TO DO »
Which lines below contain the string "هەردوو", matching case exactly? Pull out each of those lines and copy it in full.

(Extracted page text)

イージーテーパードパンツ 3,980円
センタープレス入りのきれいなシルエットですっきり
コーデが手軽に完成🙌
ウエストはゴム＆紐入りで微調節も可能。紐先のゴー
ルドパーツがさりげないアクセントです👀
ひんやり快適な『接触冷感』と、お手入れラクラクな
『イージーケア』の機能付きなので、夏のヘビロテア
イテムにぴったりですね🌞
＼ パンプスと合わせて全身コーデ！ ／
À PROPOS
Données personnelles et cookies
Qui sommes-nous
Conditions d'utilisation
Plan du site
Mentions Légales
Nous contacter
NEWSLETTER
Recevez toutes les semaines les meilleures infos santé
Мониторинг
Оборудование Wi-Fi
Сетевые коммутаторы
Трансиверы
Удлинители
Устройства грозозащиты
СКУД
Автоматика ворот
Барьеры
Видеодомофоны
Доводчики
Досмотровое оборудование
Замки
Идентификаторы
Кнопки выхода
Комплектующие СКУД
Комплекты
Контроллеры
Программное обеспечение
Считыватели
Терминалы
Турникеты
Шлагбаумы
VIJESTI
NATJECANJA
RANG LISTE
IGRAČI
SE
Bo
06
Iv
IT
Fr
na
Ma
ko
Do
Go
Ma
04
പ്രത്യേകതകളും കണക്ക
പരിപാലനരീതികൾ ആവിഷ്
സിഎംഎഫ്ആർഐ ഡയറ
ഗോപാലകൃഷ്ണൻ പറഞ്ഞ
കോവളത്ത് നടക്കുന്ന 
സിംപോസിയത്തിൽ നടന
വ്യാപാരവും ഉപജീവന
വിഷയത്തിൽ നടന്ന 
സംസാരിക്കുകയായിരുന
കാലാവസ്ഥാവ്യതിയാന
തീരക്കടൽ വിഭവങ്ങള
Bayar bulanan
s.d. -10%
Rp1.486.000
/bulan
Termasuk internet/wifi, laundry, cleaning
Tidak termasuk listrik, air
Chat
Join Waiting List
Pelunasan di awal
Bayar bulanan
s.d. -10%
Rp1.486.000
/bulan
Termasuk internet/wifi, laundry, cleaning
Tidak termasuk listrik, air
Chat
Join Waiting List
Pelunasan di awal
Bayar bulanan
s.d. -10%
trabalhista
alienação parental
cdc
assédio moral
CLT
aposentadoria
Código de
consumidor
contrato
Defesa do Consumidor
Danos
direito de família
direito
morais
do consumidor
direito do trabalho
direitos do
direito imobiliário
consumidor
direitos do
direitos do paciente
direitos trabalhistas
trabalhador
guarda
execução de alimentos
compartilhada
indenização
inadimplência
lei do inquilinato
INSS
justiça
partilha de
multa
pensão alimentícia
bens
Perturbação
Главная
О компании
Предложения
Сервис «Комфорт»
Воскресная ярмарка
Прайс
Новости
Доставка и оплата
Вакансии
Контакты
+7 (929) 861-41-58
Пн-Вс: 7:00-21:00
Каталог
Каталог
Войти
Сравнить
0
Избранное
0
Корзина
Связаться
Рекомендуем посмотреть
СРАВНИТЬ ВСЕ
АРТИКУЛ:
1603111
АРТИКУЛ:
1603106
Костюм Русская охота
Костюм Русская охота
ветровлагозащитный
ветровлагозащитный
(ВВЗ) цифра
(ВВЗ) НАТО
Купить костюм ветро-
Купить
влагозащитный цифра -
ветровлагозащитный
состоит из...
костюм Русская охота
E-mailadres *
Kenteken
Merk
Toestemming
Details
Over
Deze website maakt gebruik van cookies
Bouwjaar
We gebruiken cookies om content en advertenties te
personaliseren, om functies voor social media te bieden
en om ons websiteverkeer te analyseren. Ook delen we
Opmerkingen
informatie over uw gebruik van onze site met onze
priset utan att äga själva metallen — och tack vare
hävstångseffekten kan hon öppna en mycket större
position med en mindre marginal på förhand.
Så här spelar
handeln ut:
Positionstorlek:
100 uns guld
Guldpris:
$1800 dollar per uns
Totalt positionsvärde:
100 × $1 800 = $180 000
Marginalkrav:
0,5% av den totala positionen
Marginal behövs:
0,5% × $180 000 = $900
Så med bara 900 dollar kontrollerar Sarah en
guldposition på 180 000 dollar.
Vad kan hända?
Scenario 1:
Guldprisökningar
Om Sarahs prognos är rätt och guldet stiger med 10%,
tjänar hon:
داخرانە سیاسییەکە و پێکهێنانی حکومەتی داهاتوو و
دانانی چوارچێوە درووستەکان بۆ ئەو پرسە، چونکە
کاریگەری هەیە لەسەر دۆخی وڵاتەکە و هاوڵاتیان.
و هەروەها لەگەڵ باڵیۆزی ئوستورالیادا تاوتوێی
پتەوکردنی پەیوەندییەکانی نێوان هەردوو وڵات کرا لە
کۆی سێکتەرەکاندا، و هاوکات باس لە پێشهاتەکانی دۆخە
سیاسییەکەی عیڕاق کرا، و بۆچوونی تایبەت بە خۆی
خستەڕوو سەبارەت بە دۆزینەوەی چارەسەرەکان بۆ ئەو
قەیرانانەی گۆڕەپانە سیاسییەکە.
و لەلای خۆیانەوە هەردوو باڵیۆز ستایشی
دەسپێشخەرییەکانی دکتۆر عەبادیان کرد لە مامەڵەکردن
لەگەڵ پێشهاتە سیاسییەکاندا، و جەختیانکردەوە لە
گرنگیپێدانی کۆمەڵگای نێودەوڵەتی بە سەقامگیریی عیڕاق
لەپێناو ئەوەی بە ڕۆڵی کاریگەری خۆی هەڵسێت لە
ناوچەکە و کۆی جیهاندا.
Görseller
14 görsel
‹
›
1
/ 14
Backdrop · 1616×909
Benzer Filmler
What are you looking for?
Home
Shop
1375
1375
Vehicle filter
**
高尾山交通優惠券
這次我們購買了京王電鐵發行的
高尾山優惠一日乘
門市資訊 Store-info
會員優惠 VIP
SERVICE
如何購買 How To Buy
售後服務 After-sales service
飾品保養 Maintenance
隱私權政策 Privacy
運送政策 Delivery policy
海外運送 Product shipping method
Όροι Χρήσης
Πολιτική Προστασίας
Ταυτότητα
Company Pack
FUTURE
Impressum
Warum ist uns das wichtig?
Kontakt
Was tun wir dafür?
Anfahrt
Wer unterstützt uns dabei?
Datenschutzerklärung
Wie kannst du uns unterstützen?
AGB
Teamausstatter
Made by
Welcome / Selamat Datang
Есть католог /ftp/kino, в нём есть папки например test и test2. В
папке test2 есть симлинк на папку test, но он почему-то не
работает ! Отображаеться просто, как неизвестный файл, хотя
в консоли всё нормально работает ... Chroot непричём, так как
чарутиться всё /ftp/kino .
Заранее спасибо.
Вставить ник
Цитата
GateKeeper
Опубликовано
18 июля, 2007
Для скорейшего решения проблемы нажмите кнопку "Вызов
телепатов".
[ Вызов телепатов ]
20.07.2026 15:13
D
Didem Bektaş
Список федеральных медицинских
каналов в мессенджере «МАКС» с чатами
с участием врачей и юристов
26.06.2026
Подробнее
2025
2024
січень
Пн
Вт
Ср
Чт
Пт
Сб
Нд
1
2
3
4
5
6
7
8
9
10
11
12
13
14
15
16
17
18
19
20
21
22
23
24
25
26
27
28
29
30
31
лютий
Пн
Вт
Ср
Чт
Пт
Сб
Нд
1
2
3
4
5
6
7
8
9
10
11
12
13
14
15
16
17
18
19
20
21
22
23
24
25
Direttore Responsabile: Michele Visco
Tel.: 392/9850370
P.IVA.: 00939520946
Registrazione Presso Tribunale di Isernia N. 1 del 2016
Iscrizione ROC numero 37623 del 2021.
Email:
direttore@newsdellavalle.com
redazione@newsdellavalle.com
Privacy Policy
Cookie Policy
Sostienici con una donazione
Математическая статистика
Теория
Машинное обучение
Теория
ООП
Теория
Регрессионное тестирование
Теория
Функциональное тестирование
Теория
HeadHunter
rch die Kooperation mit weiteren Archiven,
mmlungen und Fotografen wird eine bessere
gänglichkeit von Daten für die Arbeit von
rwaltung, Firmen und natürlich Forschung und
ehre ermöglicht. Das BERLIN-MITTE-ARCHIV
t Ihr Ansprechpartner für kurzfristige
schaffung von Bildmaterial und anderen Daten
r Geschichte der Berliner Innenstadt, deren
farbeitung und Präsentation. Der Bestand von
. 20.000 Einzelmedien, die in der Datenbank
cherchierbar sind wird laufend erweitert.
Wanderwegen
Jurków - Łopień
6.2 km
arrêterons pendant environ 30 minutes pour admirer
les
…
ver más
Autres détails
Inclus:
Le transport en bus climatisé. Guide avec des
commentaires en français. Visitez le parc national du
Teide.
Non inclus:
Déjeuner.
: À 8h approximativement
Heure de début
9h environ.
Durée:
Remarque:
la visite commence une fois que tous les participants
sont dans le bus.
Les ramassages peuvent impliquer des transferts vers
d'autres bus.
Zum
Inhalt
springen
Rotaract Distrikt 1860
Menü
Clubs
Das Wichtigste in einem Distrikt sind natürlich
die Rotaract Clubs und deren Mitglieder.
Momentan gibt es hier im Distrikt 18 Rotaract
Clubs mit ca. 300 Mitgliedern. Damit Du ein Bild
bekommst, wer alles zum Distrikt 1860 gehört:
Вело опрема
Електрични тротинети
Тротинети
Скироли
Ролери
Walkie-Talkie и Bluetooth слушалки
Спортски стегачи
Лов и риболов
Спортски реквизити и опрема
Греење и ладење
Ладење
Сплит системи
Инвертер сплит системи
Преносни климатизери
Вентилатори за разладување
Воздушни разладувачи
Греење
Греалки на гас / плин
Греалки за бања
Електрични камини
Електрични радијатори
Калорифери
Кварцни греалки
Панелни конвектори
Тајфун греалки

EXPECTED ANSWER »
پتەوکردنی پەیوەندییەکانی نێوان هەردوو وڵات کرا لە
و لەلای خۆیانەوە هەردوو باڵیۆز ستایشی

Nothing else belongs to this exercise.